General characteristics
- Type: Offshore patrol vessel
- Tonnage: 1,457 GT
- Displacement: 2,153 tonnes (2,119 long tons)
- Length: - 62.51 m (205 ft 1 in) LOA; - 56.27 m (184 ft 7 in) LPP;
- Beam: 13.72 m (45 ft 0 in)
- Height: 7.14 m (23 ft 5 in)
- Depth: 5.02 m (16 ft 6 in)
- Propulsion: - CODLOD scheme; - 2 x diesel engines Caterpillar 3512C, 2 x 1,765 kW (2,367 bhp); - 2 x ZF 9300 PTI ‘hybrid-ready’ transmission ; - 2 x electric engines Siemens, rated at 180 kW (240 bhp) each; - 4 x diesel engines generators Caterpillar C.18, 4 x 275 kW (369 bhp); - 1 x emergency diesel engine generator Caterpillar; - 2 x shafts;
- Speed: 18.4 knots (34.1 km/h; 21.2 mph)
- Range: 9,900 nmi (18,300 km; 11,400 mi) at 15 knots (28 km/h; 17 mph)
- Boats & landing craft carried: 2 x 7.1 m (23 ft) RHIBs
- Complement: 31
- Sensors & processing systems: -2 x Furuno navigation radars; - C4I ASTIM Thermonav;
- Armament: 2 x MG 42/59 7,62 mm machine guns
- Notes: - aft area, with ramp, for 5 x ISO1C containers 20 ft (6.1 m), or 5 van/cars; - 2 x cranes CO.VIS. 45000, 10.5 tonnes (10 long tons) to 12 m (39 ft); - 1 x crane CO.VIS. 26000, 3.8 tonnes (4 long tons) to 10.3 m (34 ft) ; - anti-pollution rec-oil systems;

= Bruno Gregoretti =

Bruno Gregoretti (CP920) is a multipurpose vessel built for the Italian Coast Guard as an offshore patrol vessel.

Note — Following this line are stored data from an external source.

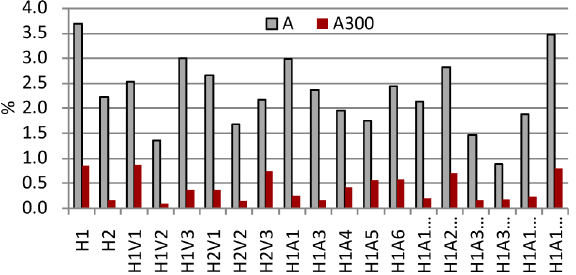
SF T 500 mm sec.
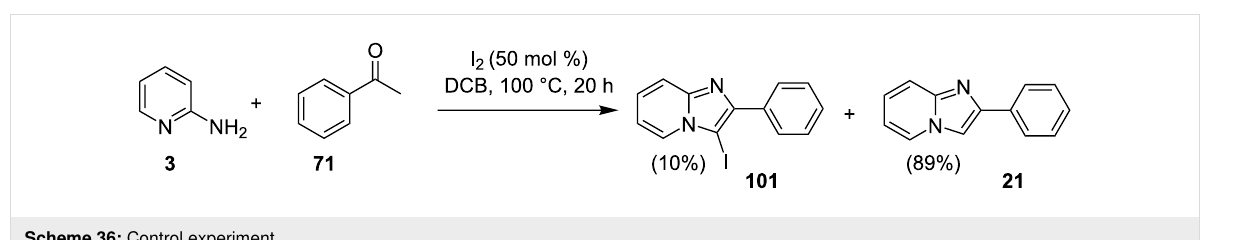
Scheme 36: Control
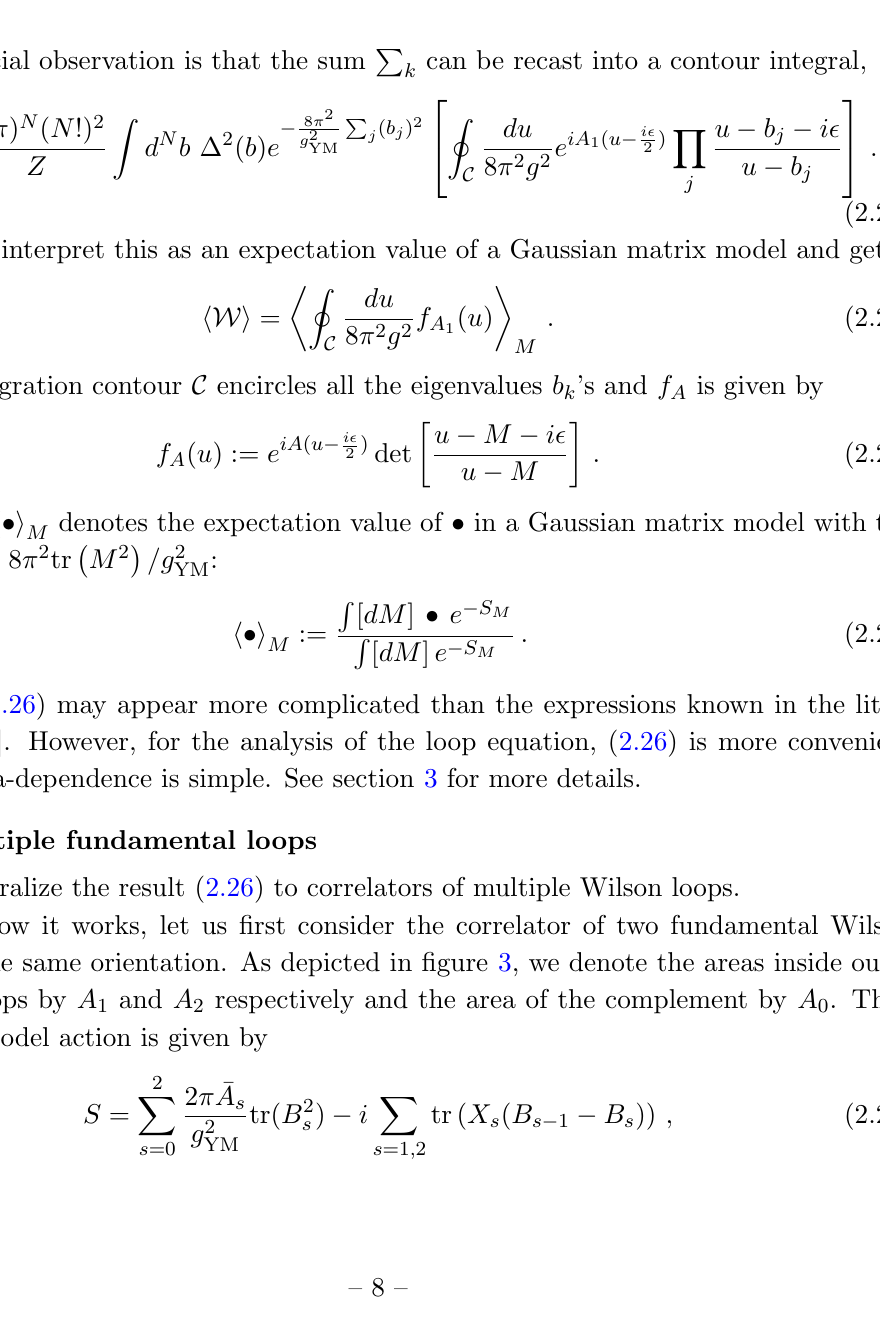
Figure 3 . Two 1 = 8-BPS loops with the same orientations. Left: the loops divide S 2 into three disconnected regions with areas (cid:22) A 0 , (cid:22) A 1 and (cid:22) A 2 . Right: the same con(cid:12)guration viewed from the south pole. We denote the areas inside outer (red) and inner (blue) circles by A 1 and A 2 respectively and the area of the complement by A 0 . The two sets of areas are related by (cid:22) A 0 = A 0 , (cid:22) A 1 = A 1 (cid:0) A 2 and (cid:22) A 2 = A 2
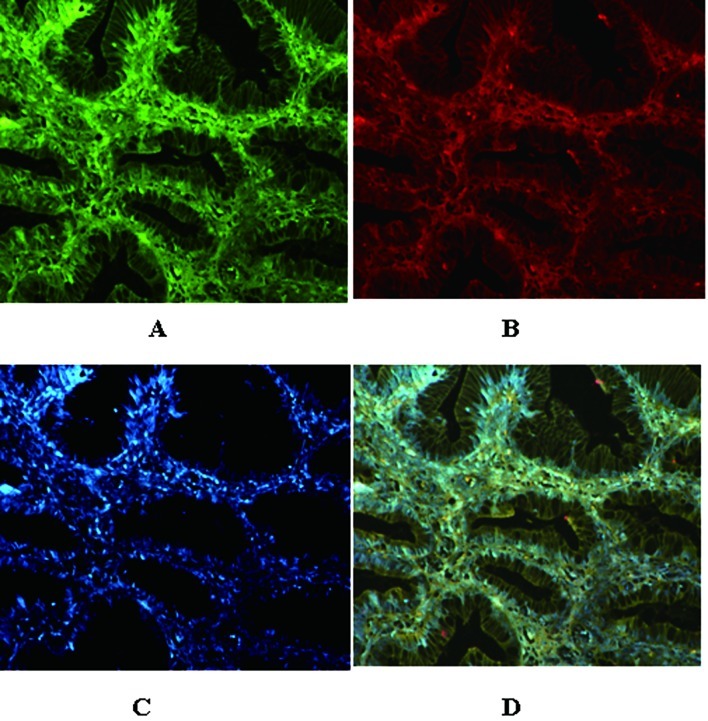
TGF-β1 and Lewis y colocalize in ovarian malignant tumors as detected by double-labeling immunofluorescence. (A) TGF-β1, (B) Lewis y, (C) nucleus and (D) merged image (original magnification, ×400).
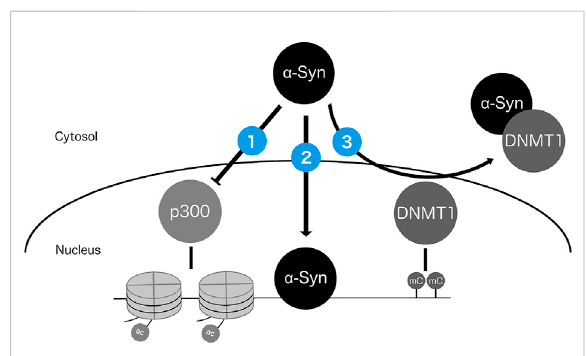
FIGURE 3 Potential mechanisms by which nuclear α -Syn protein can impact the epigenome. α -Syn can (1) inhibit activity of histone acetyltransferase p300 (Kontopoulos et al., 2006; Jin et al., 2011; Paiva et al., 2017); (2) directly bind DNA (Martins et al., 2011; Davidi et al., 2020); and (3) sequester DNMT1 from the nucleus to the cytosol (Desplats et al.,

The ship is optimised for offshore fishery patrolling, oil spill clean-up purposes and fire fighting. The most common duties are fishery inspections and search and rescues in the Mediterranean Sea.

The ship was ordered at a price of 15.5 million euros.